Bringing Bed Bugs Home

One of the biggest concerns when traveling abroad is the possibility of inadvertently bring home bed bugs. The following tips can help you avoid a potential home infestation:

  • Recheck Your Luggage – When you return from your trip inspect your luggage and clothing for any signs of bed bugs.
  • Isolate Items – If possible keep your luggage and other belongings isolated from the rest of your home. Unpack and inspect everything in your garage or laundry room.
  • Wash Clothing – After your trip immediately launder all of your clothes, even those that haven’t been worn.
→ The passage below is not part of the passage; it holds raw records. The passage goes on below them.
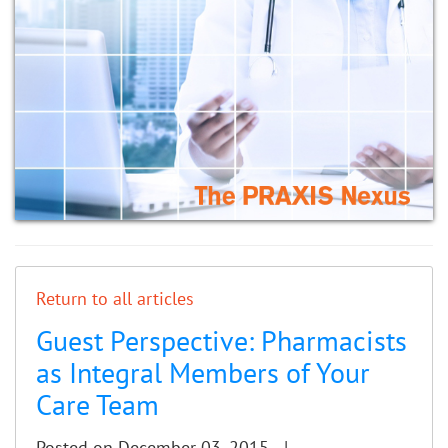
Return to all articles
Guest Perspective: Pharmacists
as Integral Members of Your
Care Team
Posted on December 03, 2015 |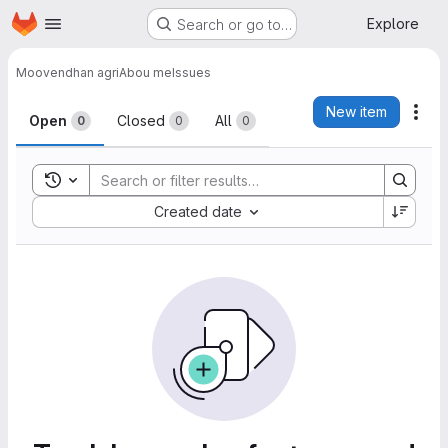
Homepage
Skip to main content
Explore
Search or go to…
Moovendhan agri
Abou me
Issues
Issues
New item
Act
Open
Closed
All
0
0
0
Toggle search history
Sort by:
Created date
Wash everything in hot water and dry at the highest possible setting. This should eliminate any stray bed bugs or bed bug eggs you may have picked up on your travels.
  • Remain Vigilant – Monitor your home for several weeks after returning from your trip to ensure you haven’t brought any bed bugs home with you.

Keep Your Travels Trouble Free

The recent bed bug invasion of France highlights the ease with which these pests can spread throughout cities, states and even countries. Wherever your travels take you it is important to protect yourself and your family from these blood-sucking pests. Be vigilant in your travels and make sure your home remains free from bed bug infestations.